Organization-specific mappings use the same structure, but live under data/orgs/<org>/.

Build Output

Before the JSON files are pushed to the main branch, they are validated for filename consistency, alias uniqueness, source correctness, version consistency, and organization-specific constraints. See Data Validation for the full list.

During the build pipeline, all individual files are merged into a single merged_data.json that separates aliases into:

  • a stable map
  • a risky map
  • any organization-specific maps

For the source-specific update scripts that populate the data before this merge step, see Automated Data Retrieval.
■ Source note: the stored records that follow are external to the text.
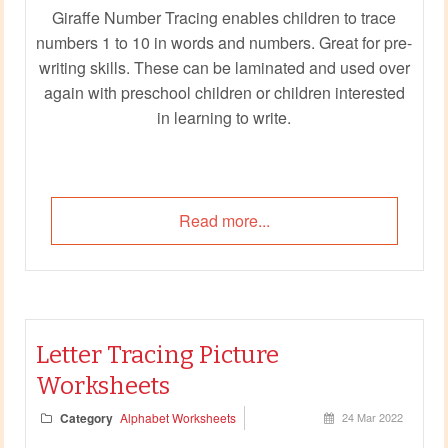
Giraffe Number Tracing enables children to trace
numbers 1 to 10 in words and numbers. Great for pre-
writing skills. These can be laminated and used over
again with preschool children or children interested
in learning to write.
Read more...
Letter Tracing Picture
Worksheets
Category
Alphabet Worksheets
24 Mar 2022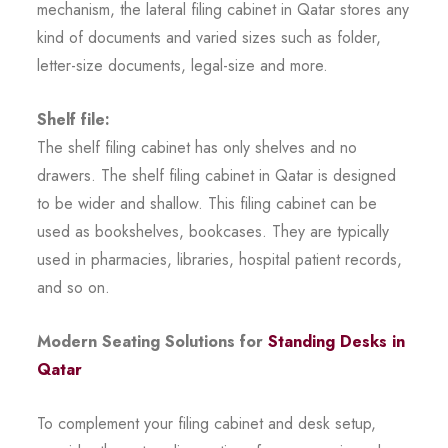
mechanism, the lateral filing cabinet in Qatar stores any
kind of documents and varied sizes such as folder,
letter-size documents, legal-size and more.
Shelf file:
The shelf filing cabinet has only shelves and no
drawers. The shelf filing cabinet in Qatar is designed
to be wider and shallow. This filing cabinet can be
used as bookshelves, bookcases. They are typically
used in pharmacies, libraries, hospital patient records,
and so on.
Modern Seating Solutions for
Standing Desks in
Qatar
To complement your filing cabinet and desk setup,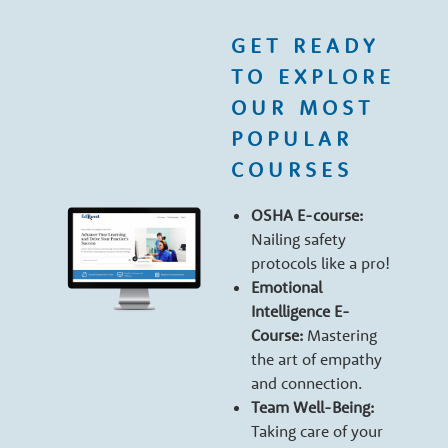
e
GET READY
r
TO EXPLORE
OUR MOST
s
POPULAR
COURSES
OSHA E-course:
Nailing safety
protocols like a pro!
Emotional
Intelligence E-
Course:
Mastering
the art of empathy
and connection.
Team Well-Being:
Taking care of your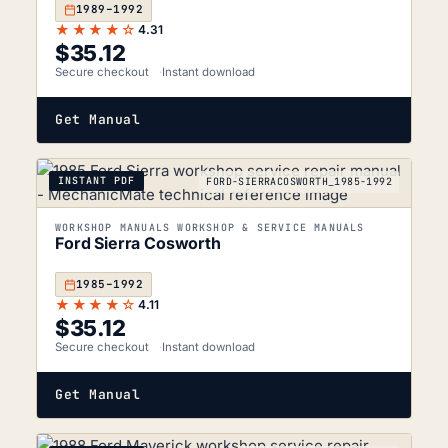
1989–1992
★★★★☆
4.31
$
35.12
Secure checkout
Instant download
Get Manual
INSTANT PDF
FORD-SIERRACOSWORTH_1985-1992
WORKSHOP MANUALS WORKSHOP & SERVICE MANUALS
Ford Sierra Cosworth
1985–1992
★★★★☆
4.11
$
35.12
Secure checkout
Instant download
Get Manual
All licenses are stored in single JSON files within the data folder. For example:

{
  "canonical": {
    "id": "LGPL-2.0-only",
    "src": "spdx"
  },
  "aliases": {
    "spdx": [
      "GNU Library General Public License v2 only",
      "LGPL-2.0"
    ],
    "custom": [],
    "scancodeLicensedb": [
      "GNU Library General Public License 2.0",
      "LicenseRef-LGPL-2",
      "LGPL 2.0",
      "LicenseRef-LGPL-2.0",
      "lgpl-2.0"
    ]
  },
  "rejected": [],
  "risky": []
}

For the full field reference and merged format, see the Data Specification.